- _Entries shown_
....

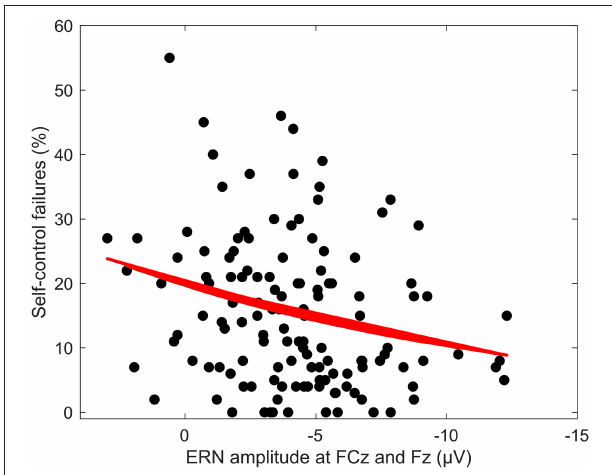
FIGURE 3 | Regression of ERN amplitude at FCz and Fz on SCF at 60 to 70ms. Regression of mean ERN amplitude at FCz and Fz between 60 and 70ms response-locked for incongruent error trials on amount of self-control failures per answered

....

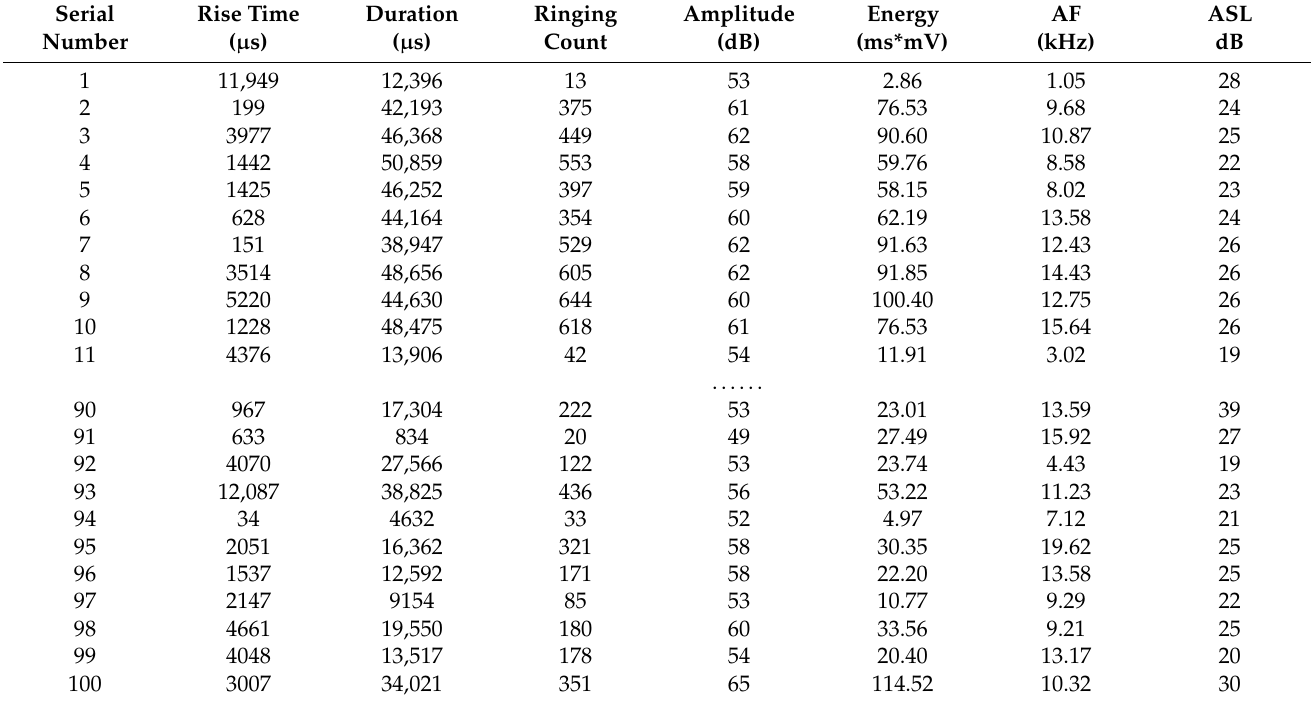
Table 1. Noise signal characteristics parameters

....

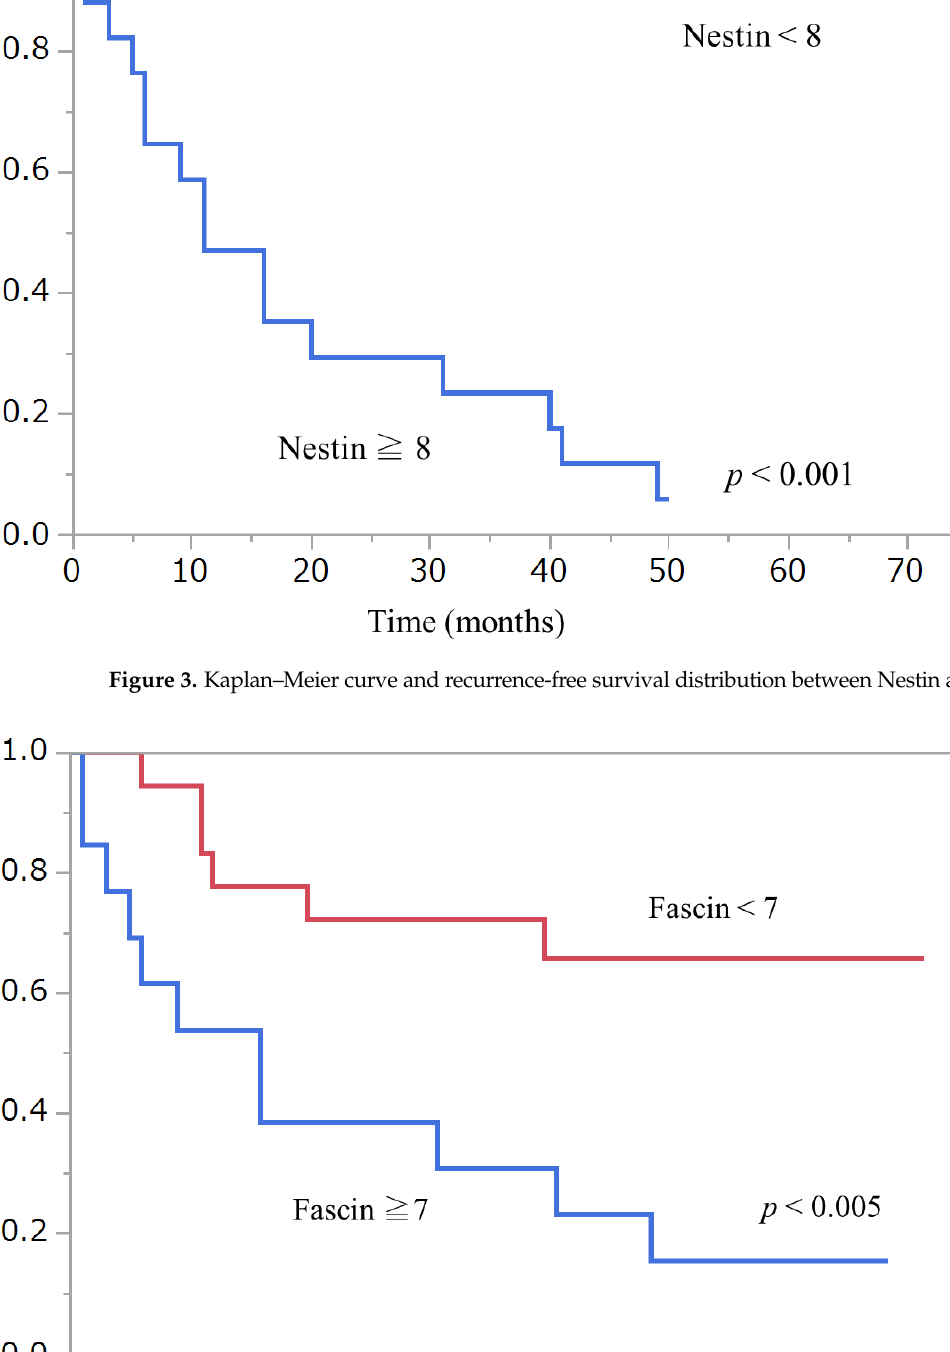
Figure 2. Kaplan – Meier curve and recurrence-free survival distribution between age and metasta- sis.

....

- _What to work on_
Your response should contain each line of the listing in which the word "between" occurs.

- _Response area_
FIGURE 3 | Regression of ERN amplitude at FCz and Fz on SCF at 60 to 70ms. Regression of mean ERN amplitude at FCz and Fz between 60 and 70ms response-locked for incongruent error trials on amount of self-control failures per answered
Figure 2. Kaplan – Meier curve and recurrence-free survival distribution between age and metasta- sis.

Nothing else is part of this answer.